« J’ai d’abord entendu le souffle des flammes»

logoParisien-292x75 Carole Guechi, 19/12/1995

EMOTION intense, hier après-midi à Bobigny, à la barre de  la cour d’assises de Seine- Saint-Denis, quand Odile Mansfield, la victime, raconte la sauvage agres­sion dont elle a été victime de la part de la sœur de son petit ami. Aujour­d’hui âgée de dix-nuit ans, celle qui était décrite comme une très belle jeune fille porte maintenant le masque des grands brûlés. Malgré les mots qui s’étranglent dans sa gorge, Odile tente d’expliquer à la cour ce qui s’est passé en ce soir de printemps, le 18 mai 1993.

«Vers 22 h 30, avec deux amis, nous revenions du parc de la Sapi­nière, tout proche de la cité Gagarine de Romainville où nous habitions », raconte-t-elle douloureusement.

« Elle m’a aspergée d’essence»

« Nous étions partis à la rencontre d’un autre copain, que nous n’avons finalement pas trouvé. Sur le chemin du retour, près du grillage de la maternelle, Nadira Bitach, la sœur aînée de mon petit ami Abdelkrim, m’a appelée. Je me suis avancée vers elle. Elle a commencé à m’insulter. Je lui ai répondu que ce n’était pas la peine de discuter avec moi et j’ai tenté de partir. Elle m’a rattrapée, m’a fait tomber, m’a agrippée par les cheveux… Quand je me suis redres­sée face à elle, elle a saisi un petit récipient en plastique posé sur le sol derrière elle et m’a aspergée d’es­sence. J’ai levé les mains pour proté­ger mes yeux. J’ai entendu le bruit d’un souffle, comme celui d’un Zippo qu’on allume… et j’ai pris feu. Malgré la douleur, j’ai couru vers mes copains, mais je ne voulais pas m’approcher d’eux de peur de les brûler. Alors, quelqu’un m’a fait tomber et m’a recouverte de vête­ments pour éteindre les flammes. Ensuite, je me suis évanouie. C’est la voix de ma sœur, plus tard, qui m’a fait reprendre conscience. »

Puis elle parle de Nadira. «Je ne comprends pas pourquoi elle m’a fait ça. Jusque-là, elle était toujours à me cajoler, elle disait que j’étais sa préférée…» Odile éclate alors en sanglots, obligée de quitter la barre pour cacher ses larmes sur un visage marqué par les cicatrices des multiples greffes déjà pratiquées. Brûlée sur plus de 50 % de son corps, dont 39 % au troisième degré, Odile est une miraculée. « Elle gardera des séquelles esthétiques et fonction­nelles, notamment aux mains, pen­dant toute sa vie», a confirmé un médecin spécialiste des grands brû­lés. « Sans parler des séquelles psy­chologiques : elle doit se reconstruire une personnalité et s’accepter telle qu’elle est aujourd’hui. Ce sera le plus dur ». Dans la salle des assises du palais de justice de Bobigny, l’émo­tion est à son comble.

Si Odile ne comprend pas le geste de Nadira Bitach, trente-sept ans, aujourd’hui dans le box des accusés pour tentative d’assassinat, cette dernière n’a pourtant jamais manqué de mobiles.

Une vingtaine de tentatives de suicide

Arrêtée deux heures et demie après le drame, Nadira avoue dès sa première audition. « Elle était très volubile, pas avare de confessions, racontera le lieutenant de police chargé de l’entendre. Elle m’a expli­qué pêle-mêle qu’elle ne supportait pas la liaison entre son petit frère et Odile. Qu’il y avait un problème de religion, lui étant musulman et Odile catholique. Pour elle, Odile l’avait cherché et mérité. »

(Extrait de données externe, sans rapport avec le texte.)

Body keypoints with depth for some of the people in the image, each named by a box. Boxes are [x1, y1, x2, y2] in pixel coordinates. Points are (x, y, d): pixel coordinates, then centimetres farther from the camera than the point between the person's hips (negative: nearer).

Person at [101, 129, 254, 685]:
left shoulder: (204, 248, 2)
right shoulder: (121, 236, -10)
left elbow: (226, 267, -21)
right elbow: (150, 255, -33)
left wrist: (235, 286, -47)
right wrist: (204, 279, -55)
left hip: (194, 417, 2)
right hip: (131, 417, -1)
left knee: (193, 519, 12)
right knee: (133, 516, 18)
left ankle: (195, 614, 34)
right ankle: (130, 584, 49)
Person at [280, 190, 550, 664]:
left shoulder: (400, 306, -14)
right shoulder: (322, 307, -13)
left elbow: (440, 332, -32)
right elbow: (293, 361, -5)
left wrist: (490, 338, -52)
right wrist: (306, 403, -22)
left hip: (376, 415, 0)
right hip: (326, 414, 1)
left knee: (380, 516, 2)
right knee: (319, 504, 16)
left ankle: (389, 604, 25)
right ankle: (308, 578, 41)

« Nadira reprochait aussi à la mère d’Odile Mansfield, qui était une de ses amies, une dette jamais remboursée. Elle affirmait avoir mis en garde Odile, lui intimant l’ordre de ne plus voir son frère et de lui rendre des vêtements et des photos quelle avait conservés de lui. Elle lui avait même interdit de passer devant le bâtiment de la cité où elle habitait sous peine de provoquer sa colère. » Et, en ce 18 mai 1993, Odile n’avait pas tenu compte de cette dernière mise en garde…

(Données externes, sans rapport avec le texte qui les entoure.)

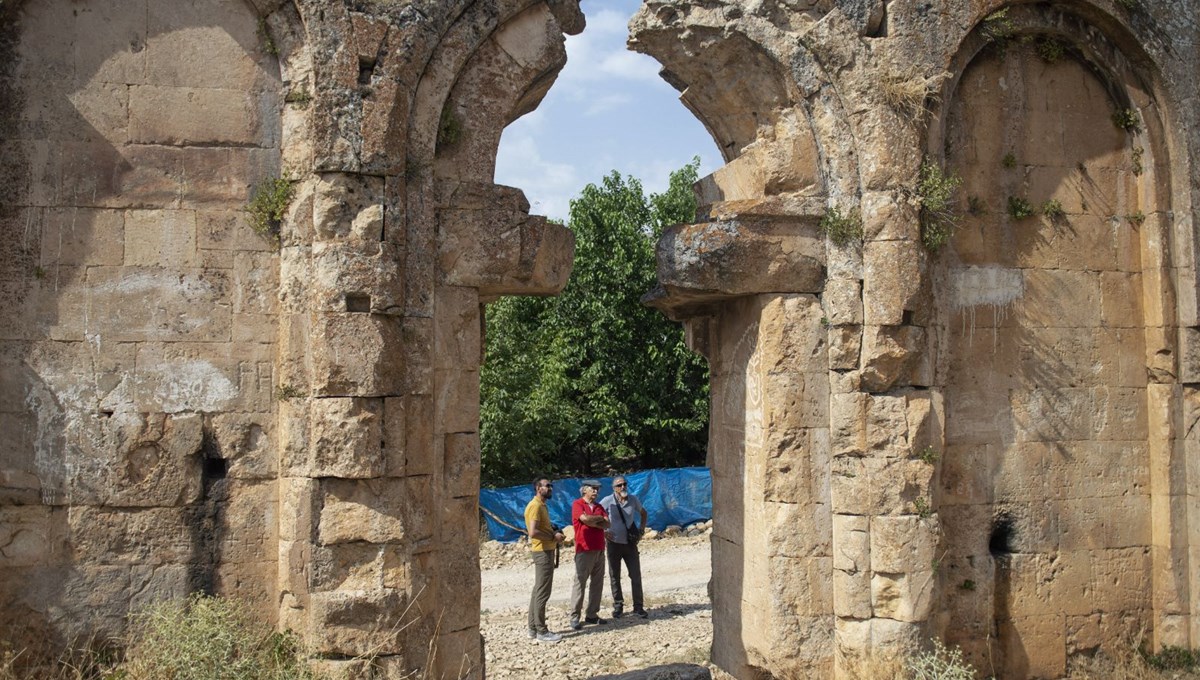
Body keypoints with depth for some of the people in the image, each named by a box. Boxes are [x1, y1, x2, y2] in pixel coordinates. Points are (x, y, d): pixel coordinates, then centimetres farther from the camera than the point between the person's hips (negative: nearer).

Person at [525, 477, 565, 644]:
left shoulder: (542, 505, 16)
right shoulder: (535, 506, -16)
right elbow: (533, 532, -26)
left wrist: (554, 531, 7)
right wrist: (553, 536, -16)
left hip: (546, 551, 11)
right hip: (542, 552, -11)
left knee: (538, 590, 14)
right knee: (542, 592, -7)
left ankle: (533, 628, 20)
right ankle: (541, 631, -3)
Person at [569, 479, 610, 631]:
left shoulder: (599, 506, 16)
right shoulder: (578, 504, -3)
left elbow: (607, 524, 3)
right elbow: (585, 518, -20)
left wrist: (592, 522, -10)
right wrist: (600, 518, -4)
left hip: (599, 550, 7)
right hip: (584, 550, -7)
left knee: (597, 583, 7)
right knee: (580, 582, -6)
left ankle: (592, 615, 13)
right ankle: (574, 617, -3)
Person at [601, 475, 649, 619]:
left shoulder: (633, 500, -1)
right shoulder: (608, 501, -10)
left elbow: (643, 513, 18)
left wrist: (642, 528, 5)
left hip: (630, 543, 2)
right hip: (614, 543, -2)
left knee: (636, 575, 2)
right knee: (614, 577, 6)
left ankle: (638, 607, 11)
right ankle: (618, 606, 18)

Si Nadira Bitach motive sans cesse son geste, elle dégage pourtant toute responsabilité en se réfugiant derrière son état dépressif. Il est vrai que l’accusée. ainée d’une famille de huit enfants, sans emploi, veuve et mère d’un garçon de quatorze ans. a déjà fait une vingtaine de tentatives de suicide. Elle était d’ailleurs suivie médicalement depuis plusieurs an­nées avant les faits. mais pour  Odette Mansfield la mère d’Odile, « Nadira était surtout jalouse de la beauté d’Odile. » Au point de vouloir la défigurer.